The GRA will not change this.

The argument that people will be able to decide on a ‘whim’ to change their gender is a complete fabrication.

The reality is that it will likely be the case that applicants will swear a statutory declaration that they are sincere in the desire to live in their acquired legal gender. It will then be permitted for the applicant’s birth certificate to be altered.

This is only an administrative process to allow trans people their deserved privacy about their history.

Trans people will likely have declared their actual gender to friends, family, in the workplace, to Doctors, before seeking to change their birth certificate. There is no real way this can be done on a ‘whim’.

Gender can already be altered on many documents without this declaration, from passports to drivers’ licenses. This has had little-to-no impact on crime rates with people ‘pretending’ to be another gender. The only well-known case of this ever happening was an attempt by a Labour party activist to intentionally undermine the party’s gender policy.

The belief that GRA reform would allow men access to female toilets, changing rooms and threaten women’s services, is one that is misguided.

It is actually within the Equality Act 2010 that states single- sex services must be trans inclusive. Cases are always analysed on an individual basis by the providers of the services. The GRA would not threaten any safeguarding already in place.

The GRA will not change the Equality Act, but instead guarantees the safety of everyone, including trans people, who rightfully need access to support services.

The myth, that is peddled profusely, that predatory men will be able to claim that they are a trans woman to get access to women’s prisons can be easily dispelled.

Criminals come from every section of society, no one is a criminal as a direct result of their identity, including being trans.

The Karen White scandal is often used in this argument- but it is important to note that White was not a man ‘pretending’ to be a woman with the purpose to access female prisons, she is a trans woman. The key issue here is that there were no safeguards in place for prisoner’s safety in general. White’s previous history of sexual assault should have meant she was kept away from people, but the repeated failures of the system in following safety procedures meant she was not.

Trans people are not inherently a risk or threat to anyone. In this case, rapists, whether trans or cisgender, are the risk and until we treat the safety of prisoners as a priority, we are ignoring the true source of the problem, and further leaving female prisoners in danger from a much wider range of issues.

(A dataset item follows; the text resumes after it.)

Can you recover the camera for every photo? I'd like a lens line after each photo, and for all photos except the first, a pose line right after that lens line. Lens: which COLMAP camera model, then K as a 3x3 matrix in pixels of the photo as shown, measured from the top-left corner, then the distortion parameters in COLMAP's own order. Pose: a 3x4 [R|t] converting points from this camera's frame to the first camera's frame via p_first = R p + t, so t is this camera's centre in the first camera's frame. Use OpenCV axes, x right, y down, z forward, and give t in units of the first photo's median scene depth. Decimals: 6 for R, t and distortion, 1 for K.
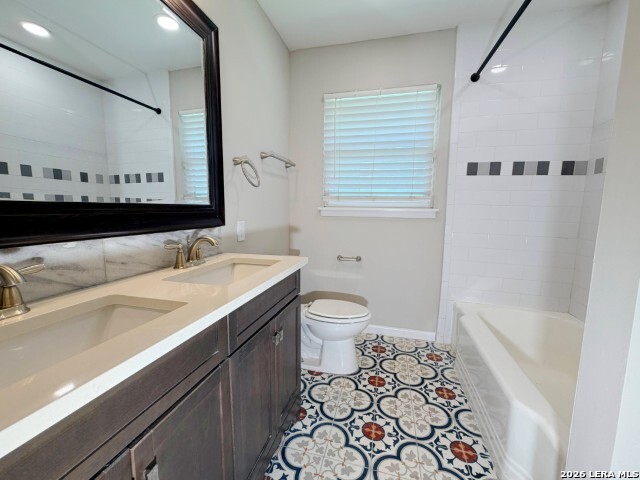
lens RADIAL K [[263.0, 0, 320.0], [0, 263.0, 240.0], [0, 0, 1]] dist [-0.000269, -0.000100]
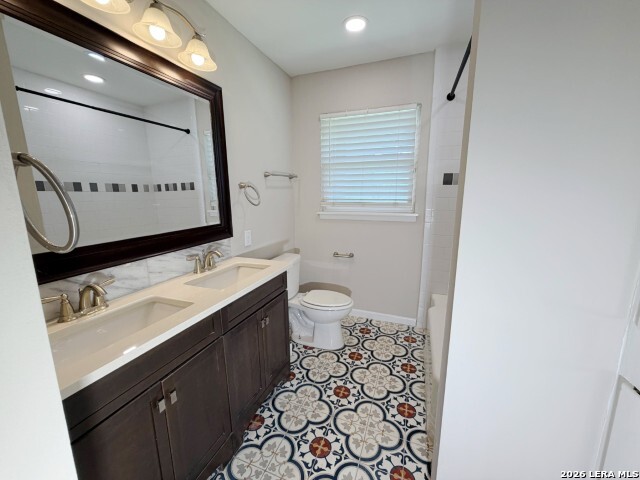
lens RADIAL K [[251.6, 0, 320.0], [0, 251.6, 240.0], [0, 0, 1]] dist [0.001058, 0.000016]
pose [[0.994140, 0.000347, -0.108104, 0.184834], [0.006832, 0.997795, 0.066022, -0.104473], [0.107889, -0.066374, 0.991945, -0.187604]]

It is already law to have trans women in female prisons, the GRA will not change that.

In relation to this aspect, the concern should not be directed at trans people, but at predators.

The overarching myth that women are being silenced for asking questions about the GRA is one that has been entirely twisted.

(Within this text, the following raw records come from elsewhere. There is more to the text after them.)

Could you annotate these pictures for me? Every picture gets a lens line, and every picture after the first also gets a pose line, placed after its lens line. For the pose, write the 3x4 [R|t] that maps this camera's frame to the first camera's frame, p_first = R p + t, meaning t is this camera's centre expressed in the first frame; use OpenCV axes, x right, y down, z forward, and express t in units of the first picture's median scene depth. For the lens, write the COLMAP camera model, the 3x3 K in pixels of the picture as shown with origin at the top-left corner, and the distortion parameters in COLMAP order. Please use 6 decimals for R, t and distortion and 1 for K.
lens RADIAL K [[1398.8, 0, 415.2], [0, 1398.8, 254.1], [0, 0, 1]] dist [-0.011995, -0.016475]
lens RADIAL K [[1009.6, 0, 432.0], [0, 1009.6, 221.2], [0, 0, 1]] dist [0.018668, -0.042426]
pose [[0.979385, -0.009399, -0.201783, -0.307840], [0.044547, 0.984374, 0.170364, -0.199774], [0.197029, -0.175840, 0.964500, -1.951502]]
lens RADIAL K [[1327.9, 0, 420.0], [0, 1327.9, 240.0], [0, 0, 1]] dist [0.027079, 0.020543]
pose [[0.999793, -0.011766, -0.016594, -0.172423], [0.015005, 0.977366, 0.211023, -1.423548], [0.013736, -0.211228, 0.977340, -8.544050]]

Questions asked in good faith, where those offering answers to people who are open to listening, will never be opposed.

The tone of the debate around the GRA has escalated to where vehement anti- trans beliefs are rife and aggressive tone is consistently used. So, if you are genuinely seeking to understand the issue more or would like to hear answers that could address your concerns, be mindful of how you approach it. Trans people have every right to be defensive if you seem to be questioning their right to exist at all.

You do not need to be concerned about gender recognition erasing the biological basis of women’s oppression.

By supporting each other and recognising where we have a common cause, we will not lose anything, but have the potential to gain so much.

We are all united in our desire for autonomy over our bodies and the patriarchy is what is preventing us from achieving it. Let’s unite behind that.

Trans inclusion within our feminism is so important.

Please fill out the consultation to reform the Gender Recognition Act and stand alongside our trans friends.